1. Java Memory Regions: Stack, Heap, and Metaspace
- Stack: Each thread has its own stack for primitive local variables and method call frames. When a method is invoked, Java pushes a new frame; when it returns, that frame is popped. Stack memory is fast but limited in size.
- Heap: This is where all objects live. The heap is created at JVM startup and grows or shrinks within limits to accommodate object allocation. The garbage collector runs on the heap to reclaim space from objects that are no longer reachable.
- Metaspace: Since Java 8, class metadata is stored here instead of the old PermGen space. Metaspace grows by default until it hits system memory limits, reducing out-of-memory errors related to class loading.
Teaching Tip: Draw a diagram showing a thread’s stack and the shared heap and metaspace to help students visualize where data lives.

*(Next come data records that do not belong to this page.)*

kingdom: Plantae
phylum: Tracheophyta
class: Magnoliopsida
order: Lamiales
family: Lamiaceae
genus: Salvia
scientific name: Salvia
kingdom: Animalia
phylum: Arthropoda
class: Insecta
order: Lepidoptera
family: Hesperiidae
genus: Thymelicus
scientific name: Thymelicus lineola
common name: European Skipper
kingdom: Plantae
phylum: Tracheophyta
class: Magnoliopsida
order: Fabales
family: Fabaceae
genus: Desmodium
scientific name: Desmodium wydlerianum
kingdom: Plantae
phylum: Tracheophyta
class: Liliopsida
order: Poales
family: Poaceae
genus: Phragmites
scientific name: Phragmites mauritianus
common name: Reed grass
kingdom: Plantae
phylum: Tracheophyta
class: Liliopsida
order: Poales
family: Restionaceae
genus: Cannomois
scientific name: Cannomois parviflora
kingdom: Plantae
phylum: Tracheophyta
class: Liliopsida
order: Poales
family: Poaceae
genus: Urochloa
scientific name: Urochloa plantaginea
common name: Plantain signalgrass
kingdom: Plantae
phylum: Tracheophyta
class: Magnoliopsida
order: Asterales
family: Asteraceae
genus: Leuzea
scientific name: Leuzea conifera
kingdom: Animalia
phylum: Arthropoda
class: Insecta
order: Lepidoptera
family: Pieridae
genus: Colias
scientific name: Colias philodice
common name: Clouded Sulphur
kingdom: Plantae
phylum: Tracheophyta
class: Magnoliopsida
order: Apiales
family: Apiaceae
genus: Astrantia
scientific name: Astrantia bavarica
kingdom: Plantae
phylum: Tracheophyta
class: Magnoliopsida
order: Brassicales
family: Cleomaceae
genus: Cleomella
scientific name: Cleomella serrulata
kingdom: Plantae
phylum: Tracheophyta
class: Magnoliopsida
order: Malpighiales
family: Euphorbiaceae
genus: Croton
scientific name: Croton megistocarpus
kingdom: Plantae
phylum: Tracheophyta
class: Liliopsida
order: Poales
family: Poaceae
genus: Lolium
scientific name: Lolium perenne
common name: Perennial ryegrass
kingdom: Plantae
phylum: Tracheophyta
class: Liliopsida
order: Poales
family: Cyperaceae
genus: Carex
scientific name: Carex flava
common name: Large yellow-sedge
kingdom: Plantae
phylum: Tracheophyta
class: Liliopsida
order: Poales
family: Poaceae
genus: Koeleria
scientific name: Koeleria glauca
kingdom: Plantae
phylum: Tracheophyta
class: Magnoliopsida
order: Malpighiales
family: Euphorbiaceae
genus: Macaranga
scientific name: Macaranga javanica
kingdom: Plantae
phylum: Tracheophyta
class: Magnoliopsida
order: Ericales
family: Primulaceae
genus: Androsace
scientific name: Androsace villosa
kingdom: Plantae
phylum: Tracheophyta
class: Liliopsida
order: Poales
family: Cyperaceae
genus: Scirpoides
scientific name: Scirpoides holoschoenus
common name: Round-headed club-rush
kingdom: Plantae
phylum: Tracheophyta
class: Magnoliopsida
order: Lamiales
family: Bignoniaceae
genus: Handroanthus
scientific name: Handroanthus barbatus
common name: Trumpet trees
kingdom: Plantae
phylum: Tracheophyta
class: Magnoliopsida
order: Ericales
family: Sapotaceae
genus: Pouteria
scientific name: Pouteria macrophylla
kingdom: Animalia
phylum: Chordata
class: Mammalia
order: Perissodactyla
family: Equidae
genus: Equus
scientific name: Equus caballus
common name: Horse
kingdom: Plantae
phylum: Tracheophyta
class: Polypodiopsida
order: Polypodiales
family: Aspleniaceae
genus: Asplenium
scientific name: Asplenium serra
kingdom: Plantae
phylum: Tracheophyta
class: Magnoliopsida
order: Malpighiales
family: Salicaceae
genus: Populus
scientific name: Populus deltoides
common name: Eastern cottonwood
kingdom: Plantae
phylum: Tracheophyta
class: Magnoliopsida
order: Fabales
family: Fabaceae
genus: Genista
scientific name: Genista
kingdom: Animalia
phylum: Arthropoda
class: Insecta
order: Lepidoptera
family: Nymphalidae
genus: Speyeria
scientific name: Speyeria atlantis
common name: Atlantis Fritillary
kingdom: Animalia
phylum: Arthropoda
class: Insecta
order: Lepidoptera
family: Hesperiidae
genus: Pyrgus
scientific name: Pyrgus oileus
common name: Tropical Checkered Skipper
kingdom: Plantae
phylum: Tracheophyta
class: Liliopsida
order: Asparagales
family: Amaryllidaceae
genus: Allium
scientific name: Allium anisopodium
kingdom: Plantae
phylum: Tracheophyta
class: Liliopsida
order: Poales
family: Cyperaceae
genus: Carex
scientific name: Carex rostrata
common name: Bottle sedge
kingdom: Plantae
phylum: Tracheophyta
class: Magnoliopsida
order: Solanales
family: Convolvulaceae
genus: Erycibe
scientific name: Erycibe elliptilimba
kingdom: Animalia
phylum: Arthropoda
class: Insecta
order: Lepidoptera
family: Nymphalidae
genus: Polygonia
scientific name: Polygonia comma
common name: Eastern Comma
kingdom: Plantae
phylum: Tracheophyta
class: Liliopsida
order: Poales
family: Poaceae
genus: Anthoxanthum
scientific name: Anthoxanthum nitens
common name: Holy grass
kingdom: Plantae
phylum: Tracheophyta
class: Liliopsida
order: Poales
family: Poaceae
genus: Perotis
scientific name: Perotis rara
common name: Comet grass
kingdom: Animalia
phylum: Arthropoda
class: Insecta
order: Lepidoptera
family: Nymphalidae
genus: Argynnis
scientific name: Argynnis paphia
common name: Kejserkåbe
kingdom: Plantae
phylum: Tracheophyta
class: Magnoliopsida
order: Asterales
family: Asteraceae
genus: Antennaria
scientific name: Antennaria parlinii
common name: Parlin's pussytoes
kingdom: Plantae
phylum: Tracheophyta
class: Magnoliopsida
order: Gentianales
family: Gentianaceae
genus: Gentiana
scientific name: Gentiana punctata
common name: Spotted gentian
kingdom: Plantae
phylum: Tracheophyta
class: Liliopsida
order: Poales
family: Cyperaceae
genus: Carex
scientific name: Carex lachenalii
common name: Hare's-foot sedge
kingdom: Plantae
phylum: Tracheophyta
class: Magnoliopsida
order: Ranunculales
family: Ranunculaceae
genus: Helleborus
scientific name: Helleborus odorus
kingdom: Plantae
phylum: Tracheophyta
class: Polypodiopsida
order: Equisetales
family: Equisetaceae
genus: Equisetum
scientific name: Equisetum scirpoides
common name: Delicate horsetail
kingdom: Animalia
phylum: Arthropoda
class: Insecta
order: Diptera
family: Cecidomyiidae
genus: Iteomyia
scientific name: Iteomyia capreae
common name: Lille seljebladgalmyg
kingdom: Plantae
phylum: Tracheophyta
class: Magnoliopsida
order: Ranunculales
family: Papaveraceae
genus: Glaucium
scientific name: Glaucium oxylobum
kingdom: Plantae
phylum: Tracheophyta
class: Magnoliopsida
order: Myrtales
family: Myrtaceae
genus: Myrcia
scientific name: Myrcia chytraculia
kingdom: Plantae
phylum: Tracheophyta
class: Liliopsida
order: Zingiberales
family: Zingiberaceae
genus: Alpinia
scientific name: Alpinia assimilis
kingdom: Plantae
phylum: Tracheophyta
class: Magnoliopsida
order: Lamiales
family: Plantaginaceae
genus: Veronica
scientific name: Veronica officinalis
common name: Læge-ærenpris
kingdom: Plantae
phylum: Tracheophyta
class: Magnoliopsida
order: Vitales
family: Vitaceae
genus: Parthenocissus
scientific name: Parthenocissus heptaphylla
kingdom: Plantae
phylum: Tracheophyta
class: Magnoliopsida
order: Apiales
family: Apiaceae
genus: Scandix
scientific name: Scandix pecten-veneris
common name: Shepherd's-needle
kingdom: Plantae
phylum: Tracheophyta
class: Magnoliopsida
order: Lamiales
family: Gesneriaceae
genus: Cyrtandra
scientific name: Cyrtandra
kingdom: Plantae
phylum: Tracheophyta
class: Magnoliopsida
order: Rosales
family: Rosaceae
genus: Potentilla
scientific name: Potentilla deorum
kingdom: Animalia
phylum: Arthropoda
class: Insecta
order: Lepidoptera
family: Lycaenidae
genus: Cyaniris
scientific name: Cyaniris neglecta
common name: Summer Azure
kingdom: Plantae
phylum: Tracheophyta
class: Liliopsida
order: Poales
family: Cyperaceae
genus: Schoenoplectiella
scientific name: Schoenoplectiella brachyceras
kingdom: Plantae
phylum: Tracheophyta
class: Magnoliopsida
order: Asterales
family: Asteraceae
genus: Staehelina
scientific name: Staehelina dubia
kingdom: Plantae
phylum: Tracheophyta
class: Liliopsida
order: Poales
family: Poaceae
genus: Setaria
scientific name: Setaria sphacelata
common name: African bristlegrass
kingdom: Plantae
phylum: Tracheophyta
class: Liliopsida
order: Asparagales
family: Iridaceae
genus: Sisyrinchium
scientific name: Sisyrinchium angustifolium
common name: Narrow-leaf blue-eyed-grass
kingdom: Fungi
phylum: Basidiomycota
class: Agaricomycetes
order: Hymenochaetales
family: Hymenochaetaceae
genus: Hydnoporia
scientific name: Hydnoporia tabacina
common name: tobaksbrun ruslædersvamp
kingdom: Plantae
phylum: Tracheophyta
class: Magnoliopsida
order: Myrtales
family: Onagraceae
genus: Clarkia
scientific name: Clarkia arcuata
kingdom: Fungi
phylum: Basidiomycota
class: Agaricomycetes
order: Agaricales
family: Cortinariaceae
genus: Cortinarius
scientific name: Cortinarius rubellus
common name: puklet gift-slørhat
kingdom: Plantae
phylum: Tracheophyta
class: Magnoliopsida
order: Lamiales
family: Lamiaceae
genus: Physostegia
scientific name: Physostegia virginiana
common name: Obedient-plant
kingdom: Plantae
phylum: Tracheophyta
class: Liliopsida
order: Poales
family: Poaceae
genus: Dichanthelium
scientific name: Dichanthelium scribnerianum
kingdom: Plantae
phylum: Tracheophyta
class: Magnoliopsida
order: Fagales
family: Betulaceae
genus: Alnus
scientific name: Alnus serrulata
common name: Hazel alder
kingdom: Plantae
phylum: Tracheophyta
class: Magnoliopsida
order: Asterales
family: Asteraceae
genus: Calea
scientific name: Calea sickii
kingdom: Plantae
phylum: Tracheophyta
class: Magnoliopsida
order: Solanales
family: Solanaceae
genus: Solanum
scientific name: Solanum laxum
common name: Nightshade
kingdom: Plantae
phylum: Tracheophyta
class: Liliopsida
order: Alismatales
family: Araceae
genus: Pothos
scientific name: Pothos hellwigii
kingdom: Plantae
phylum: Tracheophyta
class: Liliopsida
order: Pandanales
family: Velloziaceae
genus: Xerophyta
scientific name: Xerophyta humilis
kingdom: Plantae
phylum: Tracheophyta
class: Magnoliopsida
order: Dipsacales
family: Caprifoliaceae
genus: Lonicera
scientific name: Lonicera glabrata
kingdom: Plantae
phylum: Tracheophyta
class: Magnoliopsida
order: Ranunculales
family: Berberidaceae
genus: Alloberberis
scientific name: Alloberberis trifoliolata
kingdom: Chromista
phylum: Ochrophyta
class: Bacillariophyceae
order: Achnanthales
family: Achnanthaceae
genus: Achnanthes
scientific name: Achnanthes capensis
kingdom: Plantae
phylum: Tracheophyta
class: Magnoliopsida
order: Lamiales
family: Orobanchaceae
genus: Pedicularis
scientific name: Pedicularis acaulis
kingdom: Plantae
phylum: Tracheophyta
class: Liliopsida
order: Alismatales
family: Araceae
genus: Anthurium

2. Generations in the Heap
To optimize GC pause times, the heap is typically divided into young and old generations:
- Young Generation (Nursery): Newly created objects go here. It’s subdivided into Eden and two Survivor spaces. Minor GCs occur frequently and are fast. Most objects die young.
- Old Generation: Objects that survive enough minor GCs get promoted here. Major GCs run less often but take longer.
Teaching Tip: Show how promotion thresholds work by allocating short-lived versus long-lived objects in a simple program.
3. How Garbage Collection Works
The basic GC process involves three phases:
- Marking: Identify which objects are still reachable from roots (static fields, local variables, etc.).
- Deletion: Remove unreachable objects and reclaim their space.
- Compaction: (Optional) Move surviving objects together to reduce fragmentation.
Since Java 9, the default collector in HotSpot is G1GC, which divides the heap into many regions and collects them in parallel to minimize pauses. Newer JVMs offer ZGC (Java 11+) and Shenandoah (Java 12+) for ultra-low-pause GC. (en.wikipedia.org)
Teaching Tip: Demonstrate how different GC algorithms affect pause times by toggling -XX:+UseG1GC
vs. -XX:+UseZGC
and measuring GC logs.
4. Finalization and Resource Management
Relying on finalize()
is discouraged; it’s unpredictable and often removed in future Java versions. Instead, use try-with-resources and implement AutoCloseable
to deterministically release non-memory resources (files, sockets, etc.).
try (BufferedReader reader = new BufferedReader(new FileReader(path))) {
// use reader
}
Teaching Tip: Compare finalize()
vs. try-with-resources in a live demo to show why explicit cleanup is safer.
5. Common Memory Pitfalls
- Memory leaks can still happen if you hold references unnecessarily (e.g., static lists, caches without eviction).
- Large object retention: Keeping big objects alive inadvertently can starve the young generation.
- OutOfMemoryError: Happens when the heap is exhausted and GC cannot reclaim enough space.
Best Practices:
- Use weak references (
WeakHashMap
) for caches. - Monitor heap usage with tools like VisualVM or JConsole.
- Tune heap sizes (
-Xms
,-Xmx
) and GC settings based on your application’s profile.
Key Takeaways
- Java’s memory is divided into stack, heap, and metaspace regions.
- Generational GC (young vs. old) optimizes for short-lived objects.
- Modern collectors like G1GC, ZGC, and Shenandoah minimize pause times.
- Prefer try-with-resources over finalizers for resource cleanup.
- Watch out for memory leaks by releasing unneeded references.